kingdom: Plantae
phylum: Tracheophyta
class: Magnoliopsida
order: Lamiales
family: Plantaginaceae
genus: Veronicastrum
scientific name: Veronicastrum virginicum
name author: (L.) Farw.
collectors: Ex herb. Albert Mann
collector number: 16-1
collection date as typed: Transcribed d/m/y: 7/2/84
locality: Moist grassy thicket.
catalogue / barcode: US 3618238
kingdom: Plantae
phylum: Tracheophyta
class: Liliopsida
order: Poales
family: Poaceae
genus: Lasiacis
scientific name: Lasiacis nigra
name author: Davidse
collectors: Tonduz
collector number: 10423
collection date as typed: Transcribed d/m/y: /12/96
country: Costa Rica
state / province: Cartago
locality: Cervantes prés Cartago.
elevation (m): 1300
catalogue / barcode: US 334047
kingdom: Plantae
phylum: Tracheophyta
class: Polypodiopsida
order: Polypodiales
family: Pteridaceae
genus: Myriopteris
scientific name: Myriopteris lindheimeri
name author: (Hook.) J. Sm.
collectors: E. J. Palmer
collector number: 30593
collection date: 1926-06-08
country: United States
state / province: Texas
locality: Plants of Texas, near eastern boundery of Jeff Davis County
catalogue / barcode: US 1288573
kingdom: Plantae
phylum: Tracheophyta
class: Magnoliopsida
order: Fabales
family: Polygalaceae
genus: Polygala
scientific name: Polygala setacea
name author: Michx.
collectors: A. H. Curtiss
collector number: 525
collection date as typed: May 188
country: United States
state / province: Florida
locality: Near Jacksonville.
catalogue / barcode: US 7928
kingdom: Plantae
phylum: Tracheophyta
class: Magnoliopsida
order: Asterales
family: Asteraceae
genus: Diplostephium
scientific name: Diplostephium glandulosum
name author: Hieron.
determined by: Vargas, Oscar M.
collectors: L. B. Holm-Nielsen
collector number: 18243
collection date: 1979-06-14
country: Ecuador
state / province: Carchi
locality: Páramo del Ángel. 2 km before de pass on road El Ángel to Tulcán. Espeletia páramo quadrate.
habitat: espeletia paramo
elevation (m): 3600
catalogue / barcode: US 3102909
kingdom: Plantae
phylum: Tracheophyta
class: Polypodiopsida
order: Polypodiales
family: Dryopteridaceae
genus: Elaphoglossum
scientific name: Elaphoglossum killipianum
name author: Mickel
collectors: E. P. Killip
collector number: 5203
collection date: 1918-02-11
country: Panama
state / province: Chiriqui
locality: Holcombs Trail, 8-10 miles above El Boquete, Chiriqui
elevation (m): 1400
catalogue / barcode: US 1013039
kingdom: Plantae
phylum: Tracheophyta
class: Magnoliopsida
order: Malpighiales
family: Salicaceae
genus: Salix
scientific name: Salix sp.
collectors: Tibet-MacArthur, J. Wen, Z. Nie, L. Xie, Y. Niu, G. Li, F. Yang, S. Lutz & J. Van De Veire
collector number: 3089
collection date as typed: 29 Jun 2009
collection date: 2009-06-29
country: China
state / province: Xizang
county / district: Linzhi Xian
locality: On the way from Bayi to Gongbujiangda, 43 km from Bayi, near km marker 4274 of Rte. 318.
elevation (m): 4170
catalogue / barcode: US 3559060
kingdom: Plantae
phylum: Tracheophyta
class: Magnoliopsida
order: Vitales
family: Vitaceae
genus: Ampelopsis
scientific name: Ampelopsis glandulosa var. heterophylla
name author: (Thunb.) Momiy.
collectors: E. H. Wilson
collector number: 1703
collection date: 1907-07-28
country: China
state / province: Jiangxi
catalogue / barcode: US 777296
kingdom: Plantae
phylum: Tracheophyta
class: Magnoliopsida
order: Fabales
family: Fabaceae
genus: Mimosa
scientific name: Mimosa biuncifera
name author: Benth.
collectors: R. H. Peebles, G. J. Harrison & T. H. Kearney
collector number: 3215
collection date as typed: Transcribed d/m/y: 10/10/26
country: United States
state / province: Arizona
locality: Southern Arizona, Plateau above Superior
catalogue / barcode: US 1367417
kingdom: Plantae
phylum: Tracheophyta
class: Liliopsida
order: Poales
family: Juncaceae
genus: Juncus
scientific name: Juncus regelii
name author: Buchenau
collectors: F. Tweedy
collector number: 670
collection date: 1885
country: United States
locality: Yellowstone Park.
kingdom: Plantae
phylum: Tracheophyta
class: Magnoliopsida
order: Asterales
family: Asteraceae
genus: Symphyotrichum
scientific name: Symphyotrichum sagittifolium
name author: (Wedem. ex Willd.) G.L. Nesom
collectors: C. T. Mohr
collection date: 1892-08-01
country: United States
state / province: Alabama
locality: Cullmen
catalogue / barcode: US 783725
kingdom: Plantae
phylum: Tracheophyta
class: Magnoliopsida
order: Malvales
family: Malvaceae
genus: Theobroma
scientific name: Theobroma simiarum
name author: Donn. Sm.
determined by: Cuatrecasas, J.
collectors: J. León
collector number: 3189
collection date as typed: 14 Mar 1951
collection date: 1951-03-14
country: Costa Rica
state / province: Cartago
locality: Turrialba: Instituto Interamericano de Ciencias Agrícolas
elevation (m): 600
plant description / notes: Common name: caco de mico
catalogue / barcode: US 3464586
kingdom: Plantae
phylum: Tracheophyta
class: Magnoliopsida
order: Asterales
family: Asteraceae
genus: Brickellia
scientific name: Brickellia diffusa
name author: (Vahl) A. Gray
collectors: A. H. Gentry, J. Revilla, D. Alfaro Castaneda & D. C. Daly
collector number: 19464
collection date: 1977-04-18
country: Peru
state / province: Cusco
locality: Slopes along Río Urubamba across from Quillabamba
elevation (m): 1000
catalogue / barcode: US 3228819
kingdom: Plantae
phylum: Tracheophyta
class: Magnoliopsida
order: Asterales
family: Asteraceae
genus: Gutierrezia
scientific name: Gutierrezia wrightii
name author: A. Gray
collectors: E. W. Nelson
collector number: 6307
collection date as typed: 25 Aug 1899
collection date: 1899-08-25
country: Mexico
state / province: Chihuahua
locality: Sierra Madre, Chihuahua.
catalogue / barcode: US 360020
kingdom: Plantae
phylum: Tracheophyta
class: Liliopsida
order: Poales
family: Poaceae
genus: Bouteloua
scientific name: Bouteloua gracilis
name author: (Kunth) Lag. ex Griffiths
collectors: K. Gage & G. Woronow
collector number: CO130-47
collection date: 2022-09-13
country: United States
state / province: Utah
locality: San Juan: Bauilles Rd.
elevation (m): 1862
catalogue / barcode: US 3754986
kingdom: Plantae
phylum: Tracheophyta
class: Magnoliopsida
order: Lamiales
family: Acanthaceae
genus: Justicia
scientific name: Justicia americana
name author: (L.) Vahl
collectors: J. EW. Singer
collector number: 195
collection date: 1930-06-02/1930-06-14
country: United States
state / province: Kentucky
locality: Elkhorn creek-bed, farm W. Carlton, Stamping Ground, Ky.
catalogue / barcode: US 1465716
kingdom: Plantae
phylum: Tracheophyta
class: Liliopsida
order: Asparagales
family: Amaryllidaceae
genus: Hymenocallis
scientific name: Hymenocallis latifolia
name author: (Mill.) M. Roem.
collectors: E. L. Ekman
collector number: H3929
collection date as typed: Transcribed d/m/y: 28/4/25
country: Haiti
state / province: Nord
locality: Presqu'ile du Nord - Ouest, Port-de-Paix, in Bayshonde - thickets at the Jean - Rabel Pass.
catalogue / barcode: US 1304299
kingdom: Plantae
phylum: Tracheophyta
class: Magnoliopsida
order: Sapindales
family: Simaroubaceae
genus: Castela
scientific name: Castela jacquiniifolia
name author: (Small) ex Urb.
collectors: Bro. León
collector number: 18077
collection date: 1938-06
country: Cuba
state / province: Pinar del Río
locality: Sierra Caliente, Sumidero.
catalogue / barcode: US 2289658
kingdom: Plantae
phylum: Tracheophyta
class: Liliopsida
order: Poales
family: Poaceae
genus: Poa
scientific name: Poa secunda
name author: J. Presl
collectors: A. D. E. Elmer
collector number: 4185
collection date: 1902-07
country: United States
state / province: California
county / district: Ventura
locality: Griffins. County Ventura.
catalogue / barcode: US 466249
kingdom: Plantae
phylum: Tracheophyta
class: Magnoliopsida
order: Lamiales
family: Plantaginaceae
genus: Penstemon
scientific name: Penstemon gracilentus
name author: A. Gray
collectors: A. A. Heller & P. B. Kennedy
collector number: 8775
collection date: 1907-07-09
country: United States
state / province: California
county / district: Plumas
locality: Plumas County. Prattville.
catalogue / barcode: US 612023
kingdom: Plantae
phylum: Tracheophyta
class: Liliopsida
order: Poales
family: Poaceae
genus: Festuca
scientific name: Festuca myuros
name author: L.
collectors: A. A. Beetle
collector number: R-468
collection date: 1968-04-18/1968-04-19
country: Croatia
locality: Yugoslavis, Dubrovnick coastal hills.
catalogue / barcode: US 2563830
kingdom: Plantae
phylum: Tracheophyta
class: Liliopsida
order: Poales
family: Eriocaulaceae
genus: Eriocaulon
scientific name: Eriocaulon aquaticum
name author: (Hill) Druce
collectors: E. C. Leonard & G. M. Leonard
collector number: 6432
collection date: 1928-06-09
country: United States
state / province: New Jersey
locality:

Task directions
Copy the lines above word for word, beginning with the line that contains "order: Malpighiales" and ending with the line that contains "collectors: E. H. Wilson".

Answer for this exercise
order: Malpighiales
family: Salicaceae
genus: Salix
scientific name: Salix sp.
collectors: Tibet-MacArthur, J. Wen, Z. Nie, L. Xie, Y. Niu, G. Li, F. Yang, S. Lutz & J. Van De Veire
collector number: 3089
collection date as typed: 29 Jun 2009
collection date: 2009-06-29
country: China
state / province: Xizang
county / district: Linzhi Xian
locality: On the way from Bayi to Gongbujiangda, 43 km from Bayi, near km marker 4274 of Rte. 318.
elevation (m): 4170
catalogue / barcode: US 3559060
kingdom: Plantae
phylum: Tracheophyta
class: Magnoliopsida
order: Vitales
family: Vitaceae
genus: Ampelopsis
scientific name: Ampelopsis glandulosa var. heterophylla
name author: (Thunb.) Momiy.
collectors: E. H. Wilson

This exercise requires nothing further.